Silver Peak Lithium Mine, Nevada
If we're going to move to an electrified future, we need a lot of batteries. Making batteries takes a lot of metal, especially Lithium and Cobalt. Modern metal mining is a hugely destructive process, involving blasting away whole mountains. This creates a serious environmental trade-off problem.
Environmental activists have spent decades fighting the opening of new mines and the like, because, well, there isn't much you can do to a mountain worse than blasting it away and digging a gigantic pit where it used to be.
(There is an alternative to batteries, hydrogen-powered fuel cells, but this comes with two big problems: it requires us to create a vast new infrastructure for making and distributing hydrogen, and, for reasons I don't fully understand, the technology seems to be at least a decade behind batteries. So over the next 20 years it's batteries or oil.)
Which brings me to an interesting article in today's New York Times about Lithium mining in America. There is currently only one Lithium mine in the US, and it produces only about 10% of what we use. The Trump administration was determined to change that and as one of its last acts approved a new mine on Federal land in Nevada, called Lithium Americas. And this is another Trump policy Biden's people seem determined to push forward:
Most of the raw lithium used domestically comes from Latin America or Australia, and most of it is processed and turned into battery cells in China and other Asian countries.
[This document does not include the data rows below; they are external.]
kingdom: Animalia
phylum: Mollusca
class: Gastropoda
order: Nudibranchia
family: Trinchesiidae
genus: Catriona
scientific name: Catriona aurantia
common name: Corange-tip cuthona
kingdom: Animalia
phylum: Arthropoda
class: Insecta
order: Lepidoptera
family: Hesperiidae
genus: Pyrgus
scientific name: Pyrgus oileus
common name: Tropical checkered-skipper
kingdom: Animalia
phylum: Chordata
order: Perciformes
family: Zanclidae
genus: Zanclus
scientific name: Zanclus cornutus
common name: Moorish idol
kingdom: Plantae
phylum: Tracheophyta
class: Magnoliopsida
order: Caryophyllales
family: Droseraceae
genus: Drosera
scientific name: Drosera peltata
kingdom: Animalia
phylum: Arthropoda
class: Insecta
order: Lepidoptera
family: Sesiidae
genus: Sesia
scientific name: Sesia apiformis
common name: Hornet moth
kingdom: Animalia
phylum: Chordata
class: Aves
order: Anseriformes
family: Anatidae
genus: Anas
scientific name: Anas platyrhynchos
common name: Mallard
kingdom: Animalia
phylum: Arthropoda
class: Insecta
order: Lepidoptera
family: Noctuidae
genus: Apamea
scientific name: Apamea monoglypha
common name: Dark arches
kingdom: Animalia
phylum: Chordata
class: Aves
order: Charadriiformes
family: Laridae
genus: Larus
“China just put out its next five-year plan,” Mr. Biden’s energy secretary, Jennifer Granholm, said in a recent interview. “They want to be the go-to place for the guts of the batteries, yet we have these minerals in the United States. We have not taken advantage of them, to mine them.”
In March, she announced grants to increase production of crucial minerals. “This is a race to the future that America is going to win,” she said.
So far, the Biden administration has not moved to help push more environmentally friendly options — like lithium brine extraction, instead of open pit mines. The Interior Department declined to say whether it would shift its stand on the Lithium Americas permit, which it is defending in court.
There is even a proposal out there to invest $10 billion of the infrastructure bill into Lithium extraction and processing.
Biden and his people do seem to be serious about climate change, but they are also serious about putting America first, and about creating blue collar jobs. Biden is the sort of Democrat more comfortable touring a factory with Union reps than communing with the mountains. His climate change policy is all about building things: more solar farms, more wind farms, more lithium mines, more battery factories. Other approaches are possible, for example getting more serious about recycling –hundreds of tons of Lithium end up in landfills every year – and reducing our energy consumption. But "build more stuff" is probably the most realistic approach over the next few decades. We're going to lose a few dozen more mountains, but to me that seems better than the risk of frying the planet.